Coverage of the 2011 Investment Innovation Conference.
BY Soami Kohly | January 30, 2012
In 2011, the TSX Index declined approximately 10%, and the 10-Year Government of Canada bond yield dropped 1.0%. Declining equity markets and yields are a devastating combination for pension funds because they negatively impact both assets and liabilities. This combination is referred to as a “Perfect Pension Storm” and has has occurred three times in the past decade. Declining equity markets reduces the assets in the pension fund. Declining bond yields increase the liability value of pension funds. The combination leads to an increase in the funding deficit, which likely leads to an increase in required contributions.
Pension committees are still managing their plans the same way after a decade of tough financial results. The focus remains on asset returns, with little attention on the funded status of the plan. There are many reasons why pension funds have not changed their approach. Committee members have changed over the past decade and have not experienced the financial pain due to the first two perfect pension storms (declining bond yields and equity market returns). Pension committees have also been reluctant to make changes to asset mix due to the fear of being wrong. Moreover, the current approval structure within pension committees does not facilitate quick decision-making and, at the same time, pension committees are not sure what changes they should make.
Dynamic de-risking is an approach where the asset mix of the plan changes as the funded status of the plan changes. Typically, this results in less risk (i.e., fewer equities and more bonds) in the plan as the funded status improves. Dynamic de-risking allows a pension fund to de-risk its plan when it is affordable (i.e., when the funded status improves).
The underlying premise of dynamic de-risking is that pension plans will sell outperforming assets and lock in those gains to reduce the likelihood of the deficit increasing in the future. There are three key factors involved in creating a dynamic de-risking solution.
First, the pension committee pre-approves an asset mix schedule that allows the investment manager to alter the plan’s asset mix as the funded status of the plan changes.
The investment manager then evaluates the funded status of the plan on a daily basis. This allows asset mix changes to be made in accordance with the pre-approved asset mix schedule.

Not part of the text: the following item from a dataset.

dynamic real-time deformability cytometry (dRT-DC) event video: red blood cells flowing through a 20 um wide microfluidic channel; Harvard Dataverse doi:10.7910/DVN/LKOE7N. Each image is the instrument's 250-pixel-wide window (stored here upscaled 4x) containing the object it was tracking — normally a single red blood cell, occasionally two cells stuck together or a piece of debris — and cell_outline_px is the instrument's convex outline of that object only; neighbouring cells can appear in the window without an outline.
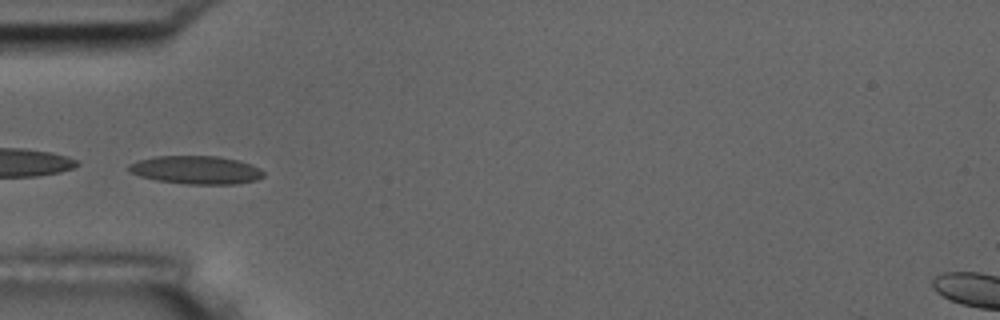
{"species": "common noctule bat (a hibernating species)", "species_latin": "Nyctalus noctula", "temperature_condition": "room temperature", "stored_images_in_passage": 7, "camera_frame_rate_fps": 3000, "um_per_image_px": 0.085, "animal": {"sex": "male", "body_mass_g": 17.5, "forearm_length_mm": 52.3}, "frame": {"image": 1, "passage_image": 5, "time_ms": 5.333, "image_size_px": [1000, 320], "cell_outline_px": [[264, 176], [256, 180], [236, 184], [188, 184], [156, 180], [140, 176], [128, 172], [128, 164], [136, 160], [156, 156], [220, 156], [240, 160], [252, 164], [260, 168], [264, 172]], "centroid_in_image_um": [16.67, 14.44], "position_along_channel_um": 68.3, "area_um2": 22.43}}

Finally, the plan develops a clearly stated financial objective. This could involve reducing the volatility of contributions by 10% once the plan becomes fully funded. Or it could be a target funding level of 110% for an eventual annuity purchase.
Dynamic de-risking differs from traditional liability-driven investment (LDI) solutions because it does not require plan sponsors to make a one-time adjustment to their asset mix. Instead, dynamic de-risking gradually removes market-based risk from the pension plan based on the plan sponsor’s financial objectives and current market conditions. This gradual approach appears to be more palatable because it provides a balanced approach where investment returns and cash contributions are used to close the funding gap.
Soami Kohly is Vice-president, McLean Budden.